Currently, many studies exploit deep learning and mp-MRI data to enhance the diagnostic accuracy of prostate cancer characterisation. In this study, we focus on VERDICT DW-MRI data and compare its diagnostic performance to those of the ADC map and the raw DW-MRI from the mp-MRI. Specifically, we compare the performance obtained by a fully convolutional neural network (CNN) when training and test is performed on the raw VERDICT DW-MRI, the ADC maps and the DW-MRI data from the mp-MRI acquisition. The results indicate that the CNN performs better when it is trained and tested on VERDICT DW-MRI.
Data acquisition
We acquired data from 18 patients on a 3T scanner (Achieva, Philips Healthcare, NL). All the patients underwent a standard mp-MRI [4] supplemented by VERDICT DW-MRI. VERDICT DW-MRI data was acquired with a pulsed-gradient spin-echo (PGSE) sequence using the optimised imaging protocol for VERDICT prostate characterisation with 5 b-values (90-3000 $$$ \mathrm{s/mm^2}$$$) in 3 orthogonal directions [5]. Also, images with b = 0 $$$ \mathrm{s/mm^2}$$$ were acquired before each b-value acquisition.

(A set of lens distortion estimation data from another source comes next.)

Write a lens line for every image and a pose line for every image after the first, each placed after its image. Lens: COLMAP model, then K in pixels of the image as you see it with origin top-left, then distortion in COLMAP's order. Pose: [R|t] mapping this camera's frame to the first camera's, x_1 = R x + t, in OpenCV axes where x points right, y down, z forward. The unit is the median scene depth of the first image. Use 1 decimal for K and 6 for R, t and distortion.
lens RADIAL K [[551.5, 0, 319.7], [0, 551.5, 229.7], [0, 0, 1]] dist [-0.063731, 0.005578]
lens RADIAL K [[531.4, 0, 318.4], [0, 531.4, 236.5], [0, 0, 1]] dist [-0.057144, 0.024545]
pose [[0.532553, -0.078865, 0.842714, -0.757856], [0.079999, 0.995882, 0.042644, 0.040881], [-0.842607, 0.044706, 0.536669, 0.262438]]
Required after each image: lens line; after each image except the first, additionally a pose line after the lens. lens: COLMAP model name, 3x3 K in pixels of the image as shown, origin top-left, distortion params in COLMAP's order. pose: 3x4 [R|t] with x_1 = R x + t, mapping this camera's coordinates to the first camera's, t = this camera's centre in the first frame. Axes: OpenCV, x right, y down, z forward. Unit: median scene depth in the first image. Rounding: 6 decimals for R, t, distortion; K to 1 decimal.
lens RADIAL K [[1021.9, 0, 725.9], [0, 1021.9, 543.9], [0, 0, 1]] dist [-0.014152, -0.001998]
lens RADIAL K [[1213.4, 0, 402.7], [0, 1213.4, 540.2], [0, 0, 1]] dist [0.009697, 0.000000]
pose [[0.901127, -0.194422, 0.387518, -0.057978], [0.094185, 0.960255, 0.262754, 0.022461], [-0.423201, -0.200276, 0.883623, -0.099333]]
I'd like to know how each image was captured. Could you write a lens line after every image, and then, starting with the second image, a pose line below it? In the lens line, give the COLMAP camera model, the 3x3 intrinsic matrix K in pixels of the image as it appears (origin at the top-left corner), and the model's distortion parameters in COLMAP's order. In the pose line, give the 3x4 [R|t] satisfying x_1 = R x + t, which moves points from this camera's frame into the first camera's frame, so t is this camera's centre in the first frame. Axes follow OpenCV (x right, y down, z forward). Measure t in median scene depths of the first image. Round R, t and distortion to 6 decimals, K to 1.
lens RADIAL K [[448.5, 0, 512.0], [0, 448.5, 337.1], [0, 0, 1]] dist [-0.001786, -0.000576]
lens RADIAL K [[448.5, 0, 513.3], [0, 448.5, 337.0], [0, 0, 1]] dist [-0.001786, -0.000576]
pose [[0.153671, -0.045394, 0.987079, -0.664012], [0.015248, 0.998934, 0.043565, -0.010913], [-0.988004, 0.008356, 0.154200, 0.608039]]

Regarding the DW-MRI data from the mp-MRI acquisition, 4 b-values were acquired (0, 150, 500, 1000 $$$ \mathrm{s/mm^2}$$$), and subsequently, the ADC map was calculated by the scanner software. Two board certified radiologists contoured malignant and benign regions of interest (ROIs) on the registered VERDICT DW-MRI data and the ADC map.
Data analysis
We perform pixel-wise classification on malignant and benign ROIs on the VERDICT DW-MRI data, the ADC map and mp-MRI DW-MRI data using a convolutional encoder-decoder architecture. We consider two different classes (malignant, benign) and train the network using pixel-wise cross entropy loss
$$$\mathrm{CE= \sum_j l_j log(p_j) + (1-l_j) log(1-p_j)},$$$
where $$$\mathrm{p_j}$$$ is the probability that pixel $$$\mathrm{j}$$$ belongs to class 1 and $$$\mathrm{l_j}$$$ is the true label of pixel $$$\mathrm{j}$$$.

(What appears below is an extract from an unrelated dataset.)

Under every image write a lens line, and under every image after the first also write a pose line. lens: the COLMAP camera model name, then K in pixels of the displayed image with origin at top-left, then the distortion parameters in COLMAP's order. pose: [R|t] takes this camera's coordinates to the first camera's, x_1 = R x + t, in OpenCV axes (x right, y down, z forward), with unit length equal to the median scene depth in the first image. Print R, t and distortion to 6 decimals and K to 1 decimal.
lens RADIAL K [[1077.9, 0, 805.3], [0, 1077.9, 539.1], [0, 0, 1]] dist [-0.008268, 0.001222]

We use an encoder-decoder architecture (MRI-UNet) which is a modified version of the U-Net architecture [6] (Figure 2). MRI-UNet has fewer convolutional layers to avoid overfitting and has the following form: $$$\mathrm{\text{C}_8\text{-P-C}_{16} \text{-P-C}_{32}\text{-P-C}_{32}\text{-TC}_{32}\text{-C}_{32}\text{-TC}_{16}\text{-C}_{16}\text{-TC}_8\text{-C}_8\text{-C}_2}$$$, where $$$\mathrm{C_N}$$$ is a convolutional layer with N 3x3 filters, P is a 2x2 max-pooling layer and $$$\mathrm{TC_K}$$$ is a transposed convolutional layer with K 2x2 filters. Each convolutional layer is followed by batch normalisation (BN) [7] and a rectified-linear unit (ReLU) [8]. We implement the networks using Pytorch [9]. We employ a 10-fold cross validation approach to train and test the networks. We repeat each 10-fold cross validation 5 times and report the average performance. We train the networks for 200 epochs and select the model which has the smallest loss on a validation set (30% of the training set). We use stochastic gradient descent (SGD) with a mini-batch size of 32, a constant learning rate of 1e-5, a momentum of 0.9 and a weight decay of 1e-3.

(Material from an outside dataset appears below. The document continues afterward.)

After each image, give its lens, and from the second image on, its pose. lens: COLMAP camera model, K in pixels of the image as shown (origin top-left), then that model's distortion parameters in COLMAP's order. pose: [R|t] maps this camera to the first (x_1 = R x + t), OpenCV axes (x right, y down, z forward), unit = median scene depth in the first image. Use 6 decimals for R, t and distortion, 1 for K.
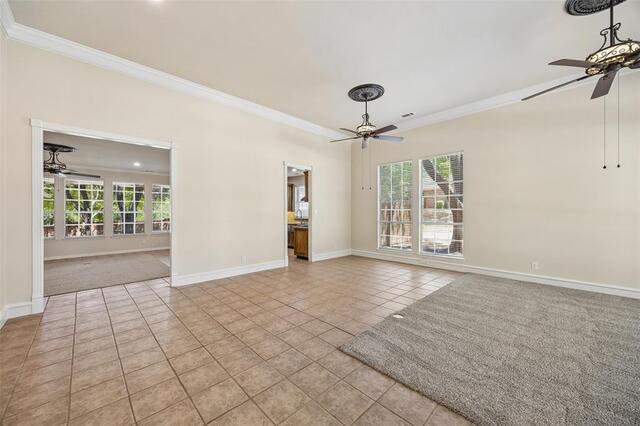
lens RADIAL K [[246.9, 0, 318.4], [0, 246.9, 210.5], [0, 0, 1]] dist [0.001353, 0.000032]
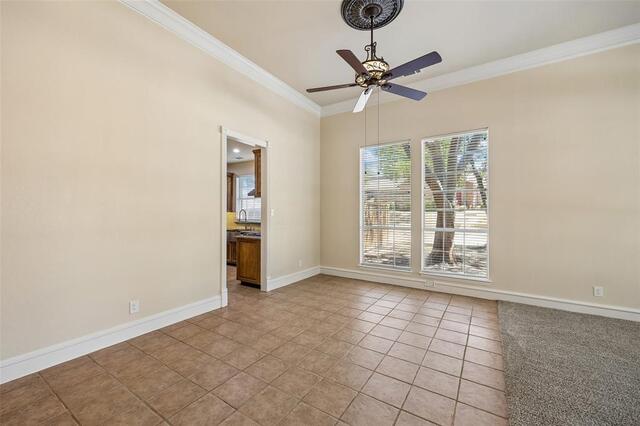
lens RADIAL K [[258.3, 0, 316.2], [0, 258.3, 211.5], [0, 0, 1]] dist [-0.002242, 0.000171]
pose [[0.976927, 0.006289, 0.213483, -0.042168], [-0.006516, 0.999979, 0.000357, 0.001149], [-0.213476, -0.001740, 0.976947, 0.308892]]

We train and test the network on labelled malignant and benign ROIs. Figure 3 shows the receiver operating characteristic (ROC) curves of MRI-UNet when training and test is performed on the raw VERDICT DW-MRI data, the ADC map and the raw DW-MRI data from the mp-MRI acquisition. The results show that MRI-UNet achieves better performance (an area under the curve (AUC) of 92.40%), when it is trained and tested on VERDICT DW-MRI data. When the network is trained and tested on the ADC map and the raw DW-MRI data from the mp-MRI acquisition, it achieves an AUC of 86.07% and 86.94% respectively.